Era de noche cuando David y su madre volvieron de la estación. Caminaron por una calle pavimentada, iluminada por la luna, y pasaron por delante de una iglesia católica blanca que albergaba en un nicho a un Cristo delgado, del tamaño de un niño de doce años, inclinado, y en la cabeza, una corona de espinas. Dejaron atrás la escuela de magisterio donde una vez había estudiado su madre.
Y algunos días después, un viernes por la noche, David vio a los viejos que se dirigían a la sinagoga entre el polvo dorado que levantaban los pies desnudos de unos chicos jugando al fútbol en un solar.
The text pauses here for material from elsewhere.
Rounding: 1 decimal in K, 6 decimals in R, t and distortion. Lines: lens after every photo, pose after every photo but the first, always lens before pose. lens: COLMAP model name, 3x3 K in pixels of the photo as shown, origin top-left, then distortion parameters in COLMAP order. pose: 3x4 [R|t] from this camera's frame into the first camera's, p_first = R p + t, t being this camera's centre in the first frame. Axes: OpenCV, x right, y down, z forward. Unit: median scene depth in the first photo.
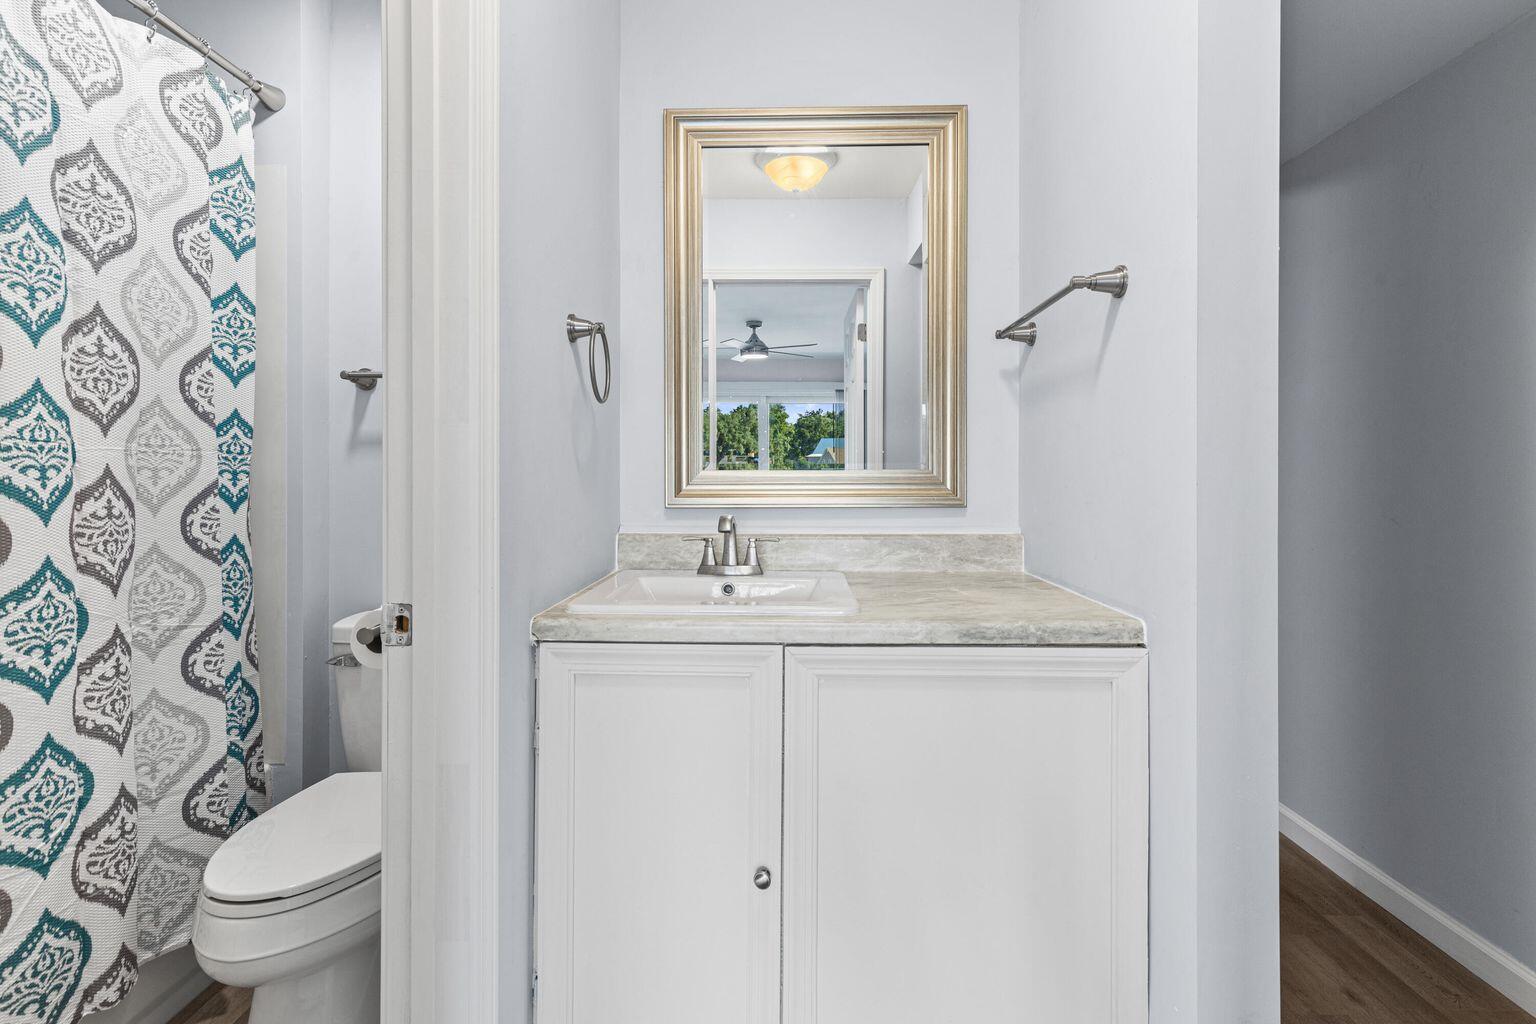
lens RADIAL K [[691.1, 0, 771.4], [0, 691.1, 519.3], [0, 0, 1]] dist [0.002330, 0.000102]
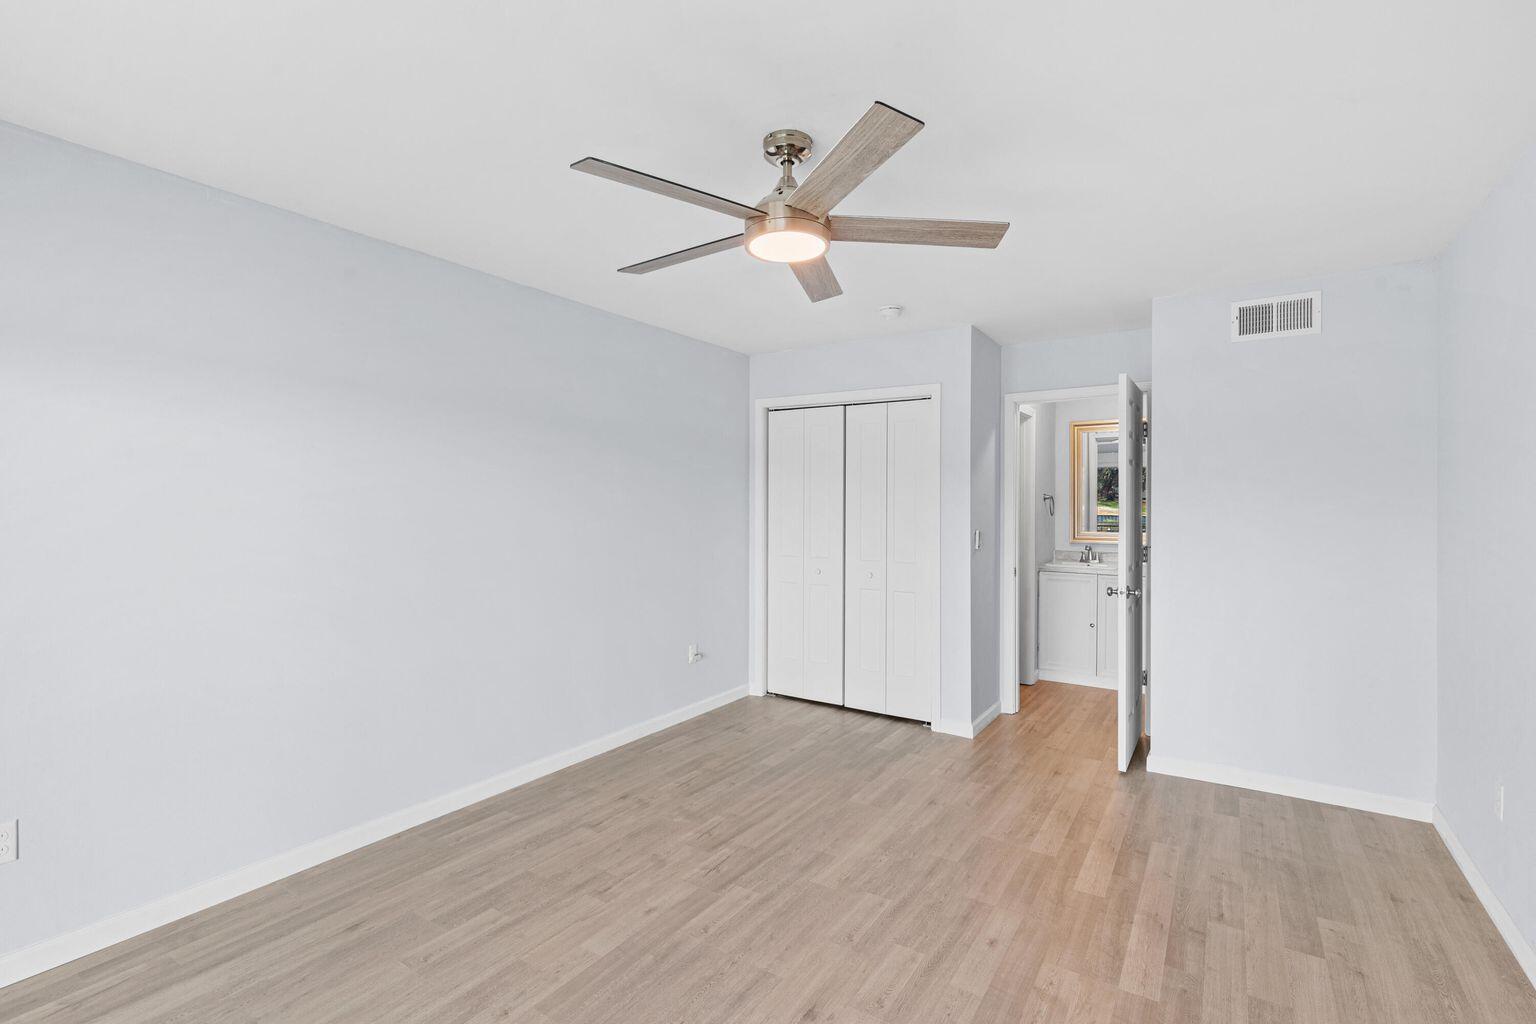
lens RADIAL K [[691.1, 0, 765.2], [0, 691.1, 520.8], [0, 0, 1]] dist [0.002330, 0.000102]
pose [[0.832580, -0.000460, -0.553905, 0.506846], [-0.007670, 0.999894, -0.012360, -0.073772], [0.553852, 0.014539, 0.832488, -2.813342]]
Había un encanto conmovedor en aquella yuxtaposición de casas blancas ucranianas, el chirrido de las grúas del pozo y los antiguos bordados negros y blancos de los mantos de oración que suscitaban la admiración desde tiempos bíblicos, remotos e insondables. Y coexistía todo junto: el Kohzar [55], Pushkin y Tolstói, los manuales de física, La enfermedad infantil del izquierdismo en el movimiento comunista, los hijos de sastres y zapateros que habían combatido en la guerra civil, los instructores del raikom, los tribunos y cizañeros del sóviet de sindicatos regional, conductores de camiones, inspectores de policía, conferenciantes marxistas.
Cuando llegó a casa de la abuela, David se enteró de que su madre era desdichada. La primera en anunciárselo fue la gorda tía Rajil, que tenía las mejillas tan coloradas que daba la impresión de que siempre se avergonzaba de algo.
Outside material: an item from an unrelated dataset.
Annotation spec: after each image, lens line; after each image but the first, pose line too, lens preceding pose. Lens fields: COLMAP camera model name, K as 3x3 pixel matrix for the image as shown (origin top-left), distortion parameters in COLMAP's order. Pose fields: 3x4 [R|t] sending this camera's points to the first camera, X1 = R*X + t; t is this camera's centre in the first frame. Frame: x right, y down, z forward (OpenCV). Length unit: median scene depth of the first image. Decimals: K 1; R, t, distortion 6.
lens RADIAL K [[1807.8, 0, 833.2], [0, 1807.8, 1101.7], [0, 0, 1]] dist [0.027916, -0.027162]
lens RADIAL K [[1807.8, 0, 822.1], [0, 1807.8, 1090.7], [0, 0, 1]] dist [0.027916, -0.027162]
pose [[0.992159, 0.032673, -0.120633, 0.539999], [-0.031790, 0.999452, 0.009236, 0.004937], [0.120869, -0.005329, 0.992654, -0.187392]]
– ¡Cómo es posible, abandonar a una mujer tan maravillosa como tu madre! ¡Ya se arrepentirá, ya!
Un día después David ya sabía que su padre se había ido con una mujer rusa ocho años mayor que él; que él ganaba dos mil quinientos rublos al mes en la Filarmónica, pero que mamá no había aceptado pensión alimenticia y vivía sólo de su sueldo: trescientos diez rublos al mes.
Una vez David enseñó a su abuela el capullo que guardaba en una caja de cerillas.
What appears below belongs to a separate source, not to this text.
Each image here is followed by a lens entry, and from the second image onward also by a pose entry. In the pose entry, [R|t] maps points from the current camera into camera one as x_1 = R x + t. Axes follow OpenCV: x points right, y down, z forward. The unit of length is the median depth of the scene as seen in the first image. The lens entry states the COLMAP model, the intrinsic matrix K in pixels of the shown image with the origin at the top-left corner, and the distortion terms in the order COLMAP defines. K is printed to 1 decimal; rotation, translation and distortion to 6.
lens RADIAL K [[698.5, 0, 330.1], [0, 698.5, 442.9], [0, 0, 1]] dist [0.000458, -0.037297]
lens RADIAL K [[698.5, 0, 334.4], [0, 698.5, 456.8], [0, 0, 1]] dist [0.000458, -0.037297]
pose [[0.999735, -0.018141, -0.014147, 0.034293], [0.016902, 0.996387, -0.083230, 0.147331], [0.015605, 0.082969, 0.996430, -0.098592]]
– Pero bueno, ¿para qué quieres esa porquería? ¡Tíralo ahora mismo!
David fue a la estación de mercancías dos veces y vio cómo cargaban en los vagones a toros, carneros y cerdos. Un toro mugía potente como si sufriera o implorara piedad. Al niño le atenazó un miedo pavoroso, pero los ferroviarios que pasaban junto a los vagones con chaquetas sucias y desgarradas ni siquiera volvían sus caras demacradas y extenuadas hacia la bestia doliente.
Una semana después de su llegada, una vecina de la abuela llamada Deborah cuyo marido, Lázar Yankélevich, trabajaba como mecánico en la fábrica de máquinas agrícolas, trajo al mundo a su primer hijo. El año antes Deborah había ido a casa de su hermana, en Kolymá, y durante una tormenta le cayó un rayo. Intentaron reanimarla practicándole la respiración artificial, pero al final desistieron y la cubrieron de tierra. Así yació durante dos horas, como muerta… Y, mira por dónde, ahora daba a luz a un bebé, ella que durante quince años había sido estéril. La abuela contó esa historia y luego añadió:
– Eso es lo que dice la gente, pero el año pasado tuvo que someterse a una operación.
David y su abuela fueron a visitar a los vecinos.
– ¡Bueno, Luzia! ¡Bueno, Deba! -dijo la abuela después de echar un vistazo a aquella criaturita de dos piernas acostada en el cesto de la ropa.
Pronunció aquellas palabras en tono amenazador, como advirtiendo al padre y a la madre que no se tomaran a la ligera aquel milagro acontecido.